I use a fine mesh seine net, two ends are 4' of 2" PVC pipe and the bottom has weights and the top has floats. works great, I catch not only minnows,shad and game fish fry I catch snappers and all sorts of amphibians,the fish, well the fish ive caughten alot, let the natives go and use the invasive species for cut-bait.

I am outside of chicago so wild gups dont really exist in any numbers or size here.


----------



## TheDragonslayer

Wild guppies are really gambusia. We have them here in far northern California, even at elevations of 1400 feet in wild ponds. The males are small and drab and the females get quite large, up to 3 inches. It would be interesting to see if the colorful guppies we are used to would breed with the gambusias and create a larger and hardier guppy.

Mosquitofish - Wikipedia, the free encyclopedia

gambusia - Google Search


----------



## chrisb01

I used catch, keep and breed wild Guppies when I was 5 years old in Puerto Rico.

I have a friend in Southern Texas who catches wild Mollies, or so he says. :fish9:

Yes, here in FL. there are a lot of Gambusia (Mosquito fish). very similar to Guppies, but not as friendly.


----------



## theguppyman

old tread I know but as TheDragonslayer should have looked the species are different one is Gambusia while guppies are Poecilia their is a difference guppies are less aggressive to the ecosystem, Gambusia eat the native fish eggs while guppies don't, also wild guppy males are *VERY* colorful , while the Gambusia males are just colorless.


----------



## chris oe

I never ran into any wild guppies, but I used to see some wild goldfish in salmon creek near where I grew up. They were huge and golden, probably comets, 'cause they were fast, and they'd run around with the big local gray green fish, probably carp and it would give us a thrill when the water was clear to spot one jetting by. 

We also used to have huge snappers in that creek, big as trash can lids suitable for use as monsters out of a little kid's nightmares - you'd really only ever see them out of the water moving around during storms or when the water was really high.

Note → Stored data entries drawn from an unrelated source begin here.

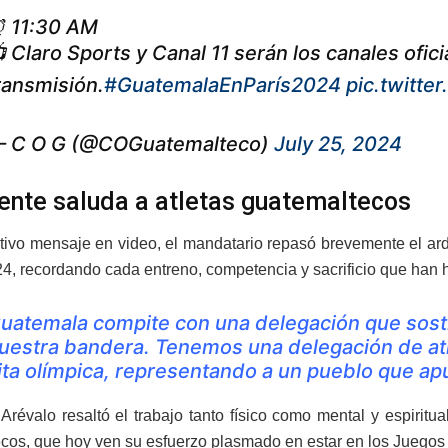
 11:30 AM
 Claro Sports y Canal 11 serán los canales ofici
ransmisión.
#GuatemalaEnParís2024
pic.twitt
 C O G (@COGuatemalteco)
July 25, 2024
ente saluda a atletas guatemaltecos
ivo mensaje en video, el mandatario repasó brevemente el ardu
24, recordando cada entreno, competencia y sacrificio que han 
uatemala compite con una delegación que sost
uestra bandera. Tenemos una delegación de atl
ita olímpica, representando a un pueblo que ap
Arévalo resaltó el trabajo tanto físico como mental y espiritu
cos, que hoy ven su esfuerzo plasmado en estar en los Juegos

Its like they wouldn't show themselves without the proper mood and setting. Always liked to hope the goldfish were too fast and smart for them.


----------



## theguppyman

cool, bet a few minnow traps would catch those gold fish


----------



## aquaticsnerd

Guppies are considered an invasive species. If you are in a southern state, I'm sure you will find them mixed in with Gambusia.
issg Database: Ecology of Poecilia reticulata
Guppy - Wikipedia, the free encyclopedia
Guppies are originally from Trinidad.

Poecilia wingei - Wikipedia, the free encyclopedia
Endler's are from Venezuela.

Where can you catch wild guppies?


----------